A woman asked why schools weren't closed or delayed March 8, when seven inches of snow made Glen Cove one of the hardest hit locations in the region.
Laria said the decision is based on three factors: the safety of students and staff; the ability of the district's maintenance crews to clear school grounds; and the weather forecast.
"It's probably one of the toughest judgment calls that any superintendent can make because no one is ever satisfied," Laria said.
If schools close, angry parents call and demand to know why. If schools don't close, angry parents call and demand to know why not. Board President Joel Sunshine said delayed openings draw the most ire from parents; calling out of work or finding day care after a closure is one thing, they tell him, but finding coverage for two hours is next to impossible.
Laria said that delayed openings had never been used by Glen Cove before he came on as superintendent and instituted them, and had not been much of a concept on Long Island.
Glen Cove schools opened March 8 at the regular time while most nearby districts delayed their openings.
"Let me be very specific. On the morning of March the 8th - and I was in New York, despite rumors saying I wasn't - at four-o'clock in the morning I began the process.
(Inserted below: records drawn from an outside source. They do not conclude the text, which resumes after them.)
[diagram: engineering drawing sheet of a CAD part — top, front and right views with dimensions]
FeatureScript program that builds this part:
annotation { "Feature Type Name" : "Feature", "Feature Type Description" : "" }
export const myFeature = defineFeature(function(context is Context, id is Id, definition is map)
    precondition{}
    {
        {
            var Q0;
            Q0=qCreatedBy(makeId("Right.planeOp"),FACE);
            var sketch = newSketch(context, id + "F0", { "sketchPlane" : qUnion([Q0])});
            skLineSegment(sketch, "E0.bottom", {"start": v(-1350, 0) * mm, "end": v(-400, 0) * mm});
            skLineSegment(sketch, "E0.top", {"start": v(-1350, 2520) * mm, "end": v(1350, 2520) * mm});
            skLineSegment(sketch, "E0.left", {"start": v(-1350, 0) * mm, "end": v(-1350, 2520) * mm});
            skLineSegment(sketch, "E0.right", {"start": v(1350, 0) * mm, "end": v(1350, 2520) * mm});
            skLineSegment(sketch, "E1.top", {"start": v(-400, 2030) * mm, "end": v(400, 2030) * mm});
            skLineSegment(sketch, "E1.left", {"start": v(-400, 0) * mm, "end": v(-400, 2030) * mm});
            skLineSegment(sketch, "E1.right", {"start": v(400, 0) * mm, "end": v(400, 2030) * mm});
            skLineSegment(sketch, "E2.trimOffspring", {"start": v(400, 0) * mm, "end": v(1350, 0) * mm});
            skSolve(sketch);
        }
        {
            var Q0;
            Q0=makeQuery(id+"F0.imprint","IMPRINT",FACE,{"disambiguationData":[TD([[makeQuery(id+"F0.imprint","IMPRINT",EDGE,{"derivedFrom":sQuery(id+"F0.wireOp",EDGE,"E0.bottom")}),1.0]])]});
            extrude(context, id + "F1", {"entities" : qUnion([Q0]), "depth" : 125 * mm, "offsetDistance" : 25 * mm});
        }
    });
At 4:15, Joe Fiorino checked in with me, on my home phone in Suffolk County, and told me he was in the process of clearing the grounds of the high school, and he would check in with me as each school was cleared to give me a prognosis of whether the grounds would be cleared to accept buses and vehicular traffic," Laria said.
Fiorino, the district's facilities director, reported the grounds were cleared at 4:30 a.m., by which time Laria said he had been in regular communication with Hendrickson Bus Company, based in Bayville. The company does its own assessments, Laria said, and they reported they were "ready to go."
Past experiences also play into such decisions, said Laria. The last delayed opening, criticized by some parents, had been decided when the bus company reported they were not ready to go.
This time they were, so with school grounds cleared, the bus fleet ready for action and weather forecasts predicting the snowfall would give way to a rainy mix by mid-morning, Laria decided against closing.
"By this time I had to make a decision because it affects the high school buses," he said. "I made that decision not to have a delayed opening, which in hindsight I regret. It's a judgment call, it's not an opinion. These are judgment calls made on the basis of information."
Laria said he took full responsibility for the decision. As weather conditions worsened that day, after-school activities were cancelled.
The superintendent acknowledged the frustration felt by parents who disagree with a given decision, ending with a story from his time in another school district.
"One person called me up and was so angry. I tried to explain the reasoning," Laria said. "The person said to me, 'You don't ever have to worry about having hemorrhoids because you are a perfect [expletive deleted]' and hung up on me."
The meeting's attendees broke into laughter.
"Well I wasn't going to say that," joked the parent who posed the question.